Ana Castillo Izquierdo y Fernando Puche Roldán tienen 103 y 100 años, respectivamente. Ayer abandonaron su rutina diaria para acudir al salón de plenos del Ayuntamiento de Granada, donde recibieron un más que merecido homenaje rodeados de sus seres queridos. "Han dado todo a cambio de nada", señaló el alcalde, José Torres Hurtado. Probablemente por eso, ambos aseguran que no están dispuestos "a soltar el mando todavía".
Al acto acudieron cuatro generaciones de familiares por parte de Ana Castillo, los hijos y nietos de Fernando Puche y más de cien niños del coro del colegio Los Agustinos que cantaron a los protagonistas el cumpleaños feliz.

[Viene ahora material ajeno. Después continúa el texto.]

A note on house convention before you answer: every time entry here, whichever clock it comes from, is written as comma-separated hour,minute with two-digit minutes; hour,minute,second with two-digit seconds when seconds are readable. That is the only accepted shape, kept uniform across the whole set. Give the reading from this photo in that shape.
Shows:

Con alegría y respaldados por sus familias, ambos soplaron las velas de la tarta ante un salón de plenos abarrotado de personas y de emociones.
Ana nació en el municipio jienense de Castillo de Locubín, tuvo ocho hijos, de los que viven cinco, cuatro nietos y nueve bisnietos. En los años sesenta, tras enviudar, se trasladó a Granada. Fernando, por su parte, nació en Granada, donde reside en la actualidad, y tiene dos hijos, once nietos y doce bisnietos de los que presume cada vez que tiene ocasión. Ayer, la ciudad mostró su gratitud a los abuelos ´más veteranos´ de Granada.